Task description: Begin with the line below holding "und bietet die komplette" and go on through the line holding "Vamos imaginar agora", duplicating each line exactly and leaving out pictures.

Stored data entries:
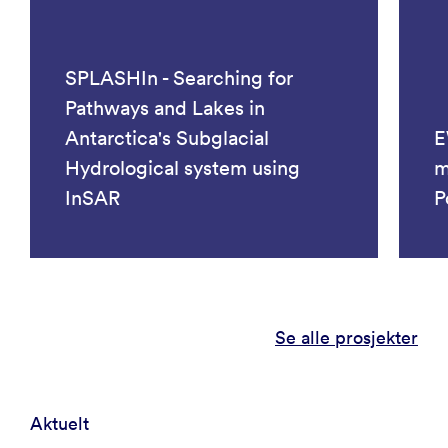
SPLASHIn - Searching for
Pathways and Lakes in
Antarctica's Subglacial
E
Hydrological system using
m
InSAR
P
Se alle prosjekter
Aktuelt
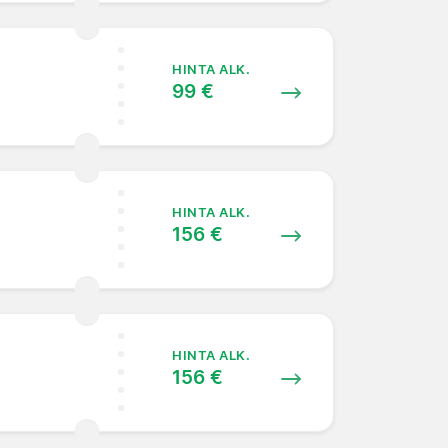
HINTA ALK.
99 €
HINTA ALK.
156 €
HINTA ALK.
156 €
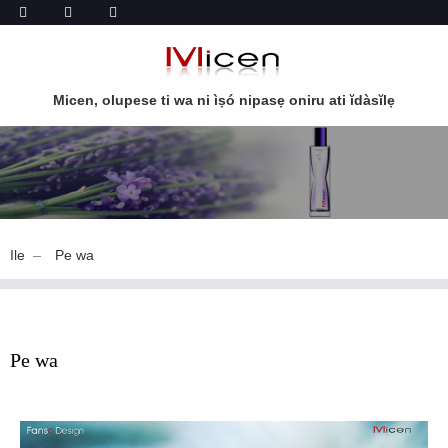
Micen, olupese ti wa ni ìṣó nipasẹ oniru ati ĭdàsĭlẹ
Ile
Pe wa
Pe wa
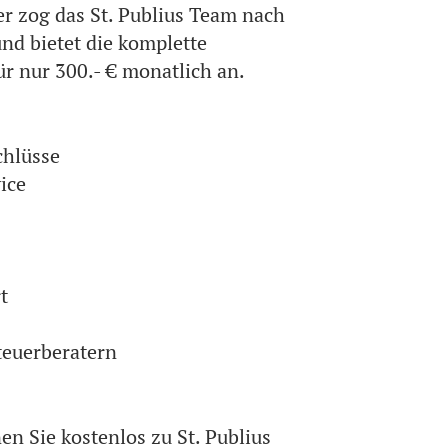
er zog das St. Publius Team nach
und bietet die komplette
r nur 300.- € monatlich an.
chlüsse
ice
t
euerberatern
en Sie kostenlos zu St. Publius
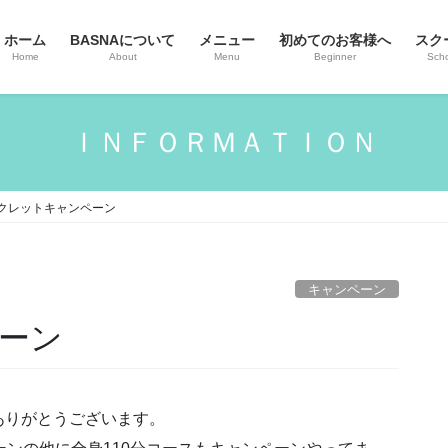
ホーム
BASNAについて
メニュー
初めてのお客様へ
スク
Home
About
Menu
Beginner
Sch
ＩＮＦＯＲＭＡＴＩＯＮ
クレットキャンペーン
キャンペーン
ーン
ありがとうございます。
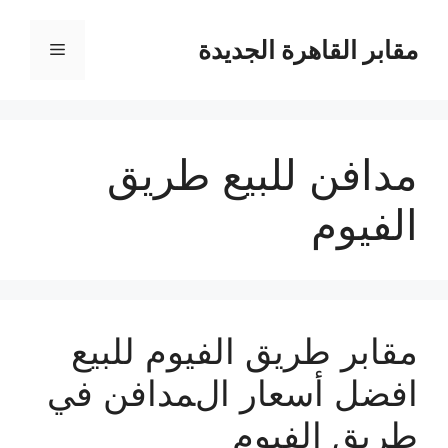
نتقل
لى
مقابر القاهرة الجديدة
القائمة
لمحتوى
مدافن للبيع طريق
الفيوم
مقابر طريق الفيوم للبيع
افضل أسعار المدافن في
طريق الفيوم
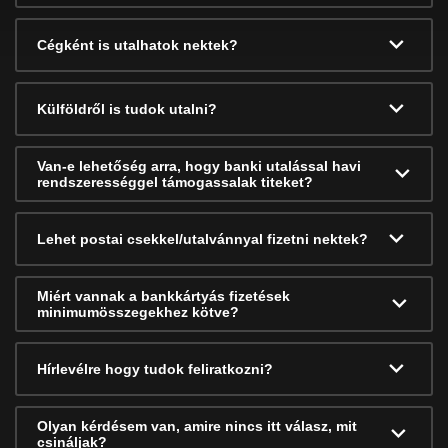
Cégként is utalhatok nektek?
Külföldről is tudok utalni?
Van-e lehetőség arra, hogy banki utalással havi
rendszerességgel támogassalak titeket?
Lehet postai csekkel/utalvánnyal fizetni nektek?
Miért vannak a bankkártyás fizetések
minimumösszegekhez kötve?
Hírlevélre hogy tudok feliratkozni?
Olyan kérdésem van, amire nincs itt válasz, mit
csináljak?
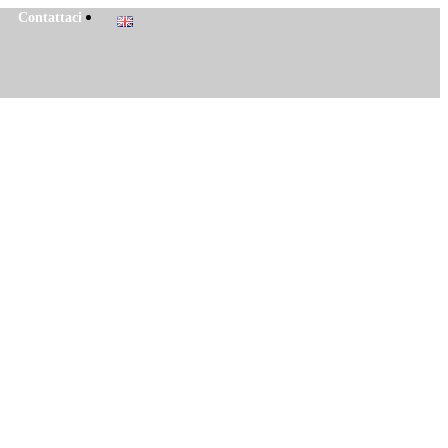
Contattaci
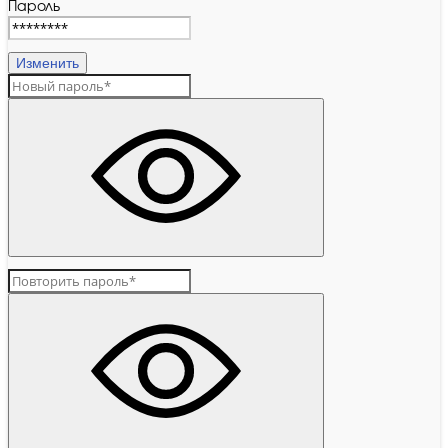
Пароль
Изменить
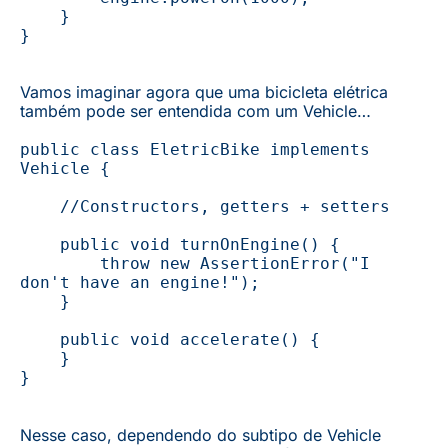
    } 
}
Vamos imaginar agora que uma bicicleta elétrica
também pode ser entendida com um Vehicle…
public
class
EletricBike
implements
Vehicle { 
    //Constructors, getters + setters
    public
void
turnOnEngine
()
 { 
        throw
new
AssertionError
(
"I 
don't have an engine!"
);
    } 
    public
void
accelerate
()
 { 
    } 
}
Nesse caso, dependendo do subtipo de Vehicle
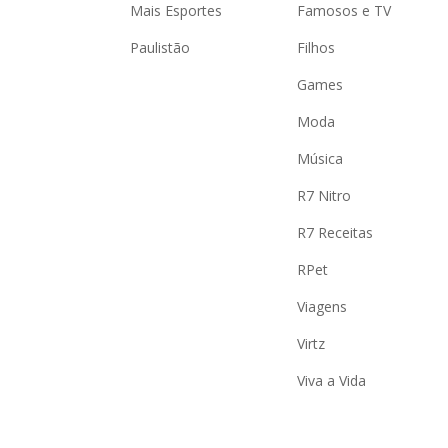
Mais Esportes
Famosos e TV
Paulistão
Filhos
Games
Moda
Música
R7 Nitro
R7 Receitas
RPet
Viagens
Virtz
Viva a Vida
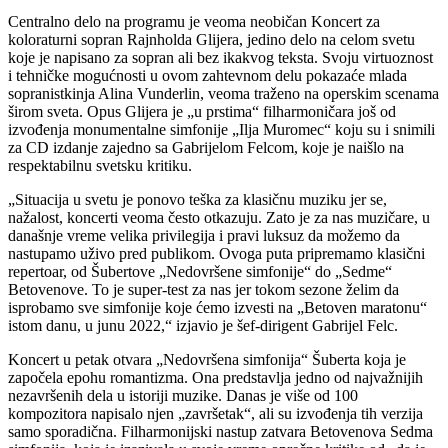
Centralno delo na programu je veoma neobičan Koncert za
koloraturni sopran Rajnholda Glijera, jedino delo na celom svetu
koje je napisano za sopran ali bez ikakvog teksta. Svoju virtuoznost
i tehničke mogućnosti u ovom zahtevnom delu pokazaće mlada
sopranistkinja Alina Vunderlin, veoma traženo na operskim scenama
širom sveta. Opus Glijera je „u prstima“ filharmoničara još od
izvođenja monumentalne simfonije „Ilja Muromec“ koju su i snimili
za CD izdanje zajedno sa Gabrijelom Felcom, koje je naišlo na
respektabilnu svetsku kritiku.
„Situacija u svetu je ponovo teška za klasičnu muziku jer se,
nažalost, koncerti veoma često otkazuju. Zato je za nas muzičare, u
današnje vreme velika privilegija i pravi luksuz da možemo da
nastupamo uživo pred publikom. Ovoga puta pripremamo klasični
repertoar, od Šubertove „Nedovršene simfonije“ do „Sedme“
Betovenove. To je super-test za nas jer tokom sezone želim da
isprobamo sve simfonije koje ćemo izvesti na „Betoven maratonu“
istom danu, u junu 2022,“ izjavio je šef-dirigent Gabrijel Felc.
Koncert u petak otvara „Nedovršena simfonija“ Šuberta koja je
započela epohu romantizma. Ona predstavlja jedno od najvažnijih
nezavršenih dela u istoriji muzike. Danas je više od 100
kompozitora napisalo njen „završetak“, ali su izvođenja tih verzija
samo sporadična. Filharmonijski nastup zatvara Betovenova Sedma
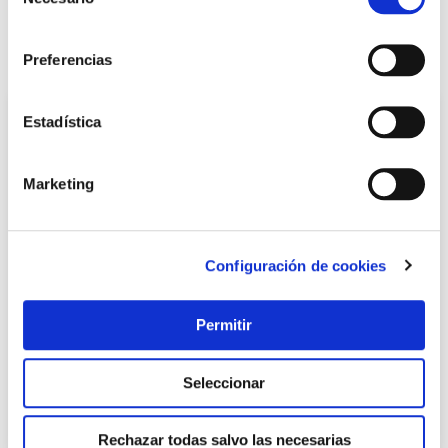
Avisarme
de
consentimiento
También te puede interesar
Preferencias
Estadística
Marketing
Configuración de cookies
Pintura spray next satinado 400 ml beige paris motip
Permitir
Motip
Seleccionar
8,17 €
Rechazar todas salvo las necesarias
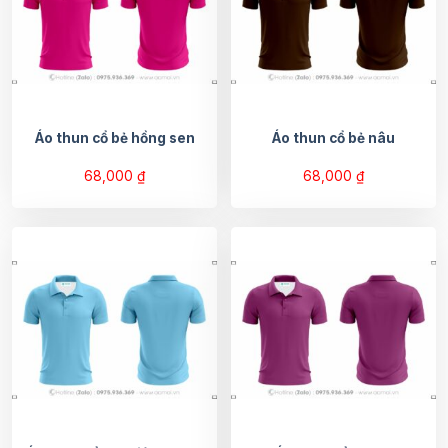
Áo thun cổ bẻ hồng sen
Áo thun cổ bẻ nâu
68,000
₫
68,000
₫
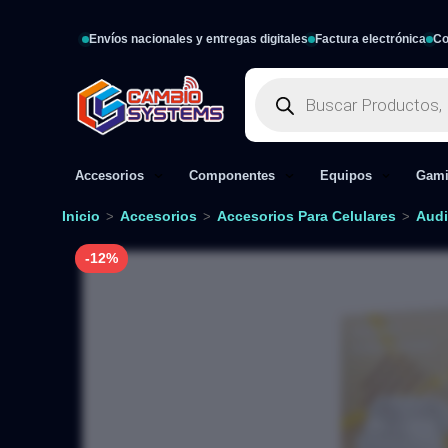
Envíos nacionales y entregas digitales
Factura electrónica
Co
Accesorios
Componentes
Equipos
Gam
Inicio
Accesorios
Accesorios Para Celulares
Audi
>
>
>
-12%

Task output:
und bietet die komplette
r nur 300.- € monatlich an.
chlüsse
ice
t
euerberatern
en Sie kostenlos zu St. Publius
ホーム
BASNAについて
メニュー
初めてのお客様へ
スク
Home
About
Menu
Beginner
Sch
ＩＮＦＯＲＭＡＴＩＯＮ
クレットキャンペーン
キャンペーン
ーン
ありがとうございます。
نتقل
لى
مقابر القاهرة الجديدة
القائمة
لمحتوى
مدافن للبيع طريق
الفيوم
مقابر طريق الفيوم للبيع
افضل أسعار المدافن في
طريق الفيوم
Cégként is utalhatok nektek?
Külföldről is tudok utalni?
Van-e lehetőség arra, hogy banki utalással havi
rendszerességgel támogassalak titeket?
Lehet postai csekkel/utalvánnyal fizetni nektek?
Miért vannak a bankkártyás fizetések
minimumösszegekhez kötve?
Hírlevélre hogy tudok feliratkozni?
Olyan kérdésem van, amire nincs itt válasz, mit
csináljak?
Contattaci
Пароль
Изменить
    } 
}
Vamos imaginar agora que uma bicicleta elétrica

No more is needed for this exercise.